Et alors soit la corde sur laquelle nous avons tiré lâchera, soit le bout de celle-ci arrivera bien plus vite que vous ne le pensez. Car oui quand la corde cède, les premiers à en pâtir se sont bien les personnes que nous accompagnons au quotidien. Comment faire un bon accompagnement quand les équipes s’essoufflent, se fatiguent ou se mettent en arrêt ?
L’éducation spécialisée, mais enfin, cette vieille utopie née d’un idéalisme assourdissant jadis, n’a plus lieu d’être aujourd’hui.
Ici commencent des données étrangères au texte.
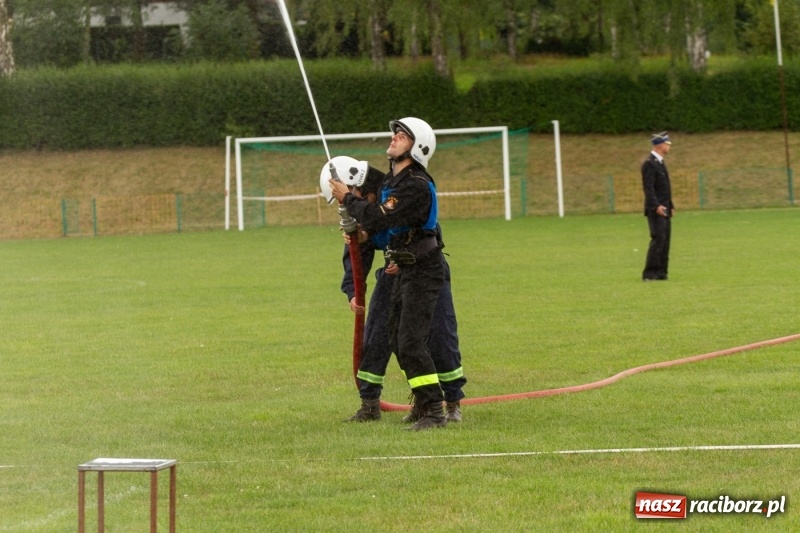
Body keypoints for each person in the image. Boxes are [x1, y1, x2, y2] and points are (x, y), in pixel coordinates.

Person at [328, 117, 448, 431]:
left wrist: (348, 199)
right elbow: (385, 227)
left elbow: (380, 217)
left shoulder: (414, 184)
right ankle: (424, 405)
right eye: (395, 133)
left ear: (418, 147)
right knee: (397, 339)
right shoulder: (393, 184)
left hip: (424, 270)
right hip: (406, 269)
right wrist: (365, 237)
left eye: (402, 135)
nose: (394, 137)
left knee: (410, 341)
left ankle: (436, 410)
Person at [336, 165, 466, 425]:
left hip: (425, 271)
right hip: (392, 275)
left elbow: (426, 233)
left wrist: (404, 257)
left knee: (439, 335)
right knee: (377, 337)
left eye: (354, 196)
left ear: (365, 188)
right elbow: (356, 258)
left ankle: (451, 402)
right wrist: (354, 292)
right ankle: (370, 404)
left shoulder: (400, 194)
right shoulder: (364, 213)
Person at [641, 131, 674, 281]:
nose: (669, 147)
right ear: (660, 145)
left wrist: (670, 205)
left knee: (665, 239)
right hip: (657, 209)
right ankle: (650, 273)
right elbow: (649, 188)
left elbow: (665, 187)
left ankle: (661, 271)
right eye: (668, 144)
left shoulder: (660, 162)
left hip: (665, 207)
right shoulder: (649, 163)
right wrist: (656, 206)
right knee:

Et bien si, car la société est ainsi, formée d’êtres qui auront besoin tôt ou tard d’une aide, d’un accompagnement, d’un soutien de la part de leurs semblables. Si le sens premier de l’éducation spécialisée était bien celui-là quelques années auparavant, qu’en est-il aujourd’hui ? Cette profession que personne ne connaît, car il ne faut surtout pas parler de ces petites fourmis qui travaillent comme elles peuvent, pour rendre la vie un peu plus douce à ces enfants qui souffrent de leurs propres difficultés. N’avez-vous jamais eu de difficultés dans vos vies ? Et si vous faites le point, n’avez-vous pas bénéficié de l’aide d’un semblable à un moment donné de votre vie. Et pourquoi est-il si difficile d’admettre que nous avons tous, à un moment donné de nos vies, eu besoin de soutien ?
Et si Mesdames, Messieurs, les «  penseurs  » vous laissiez une petite place à ceux qui savent panser. Ceux qui font avec le cœur car avant de panser ils savent eux aussi faire marcher leur «  caboche  ». Et oui les beaux panseurs ne cessent de réfléchir, c’est même leur quotidien.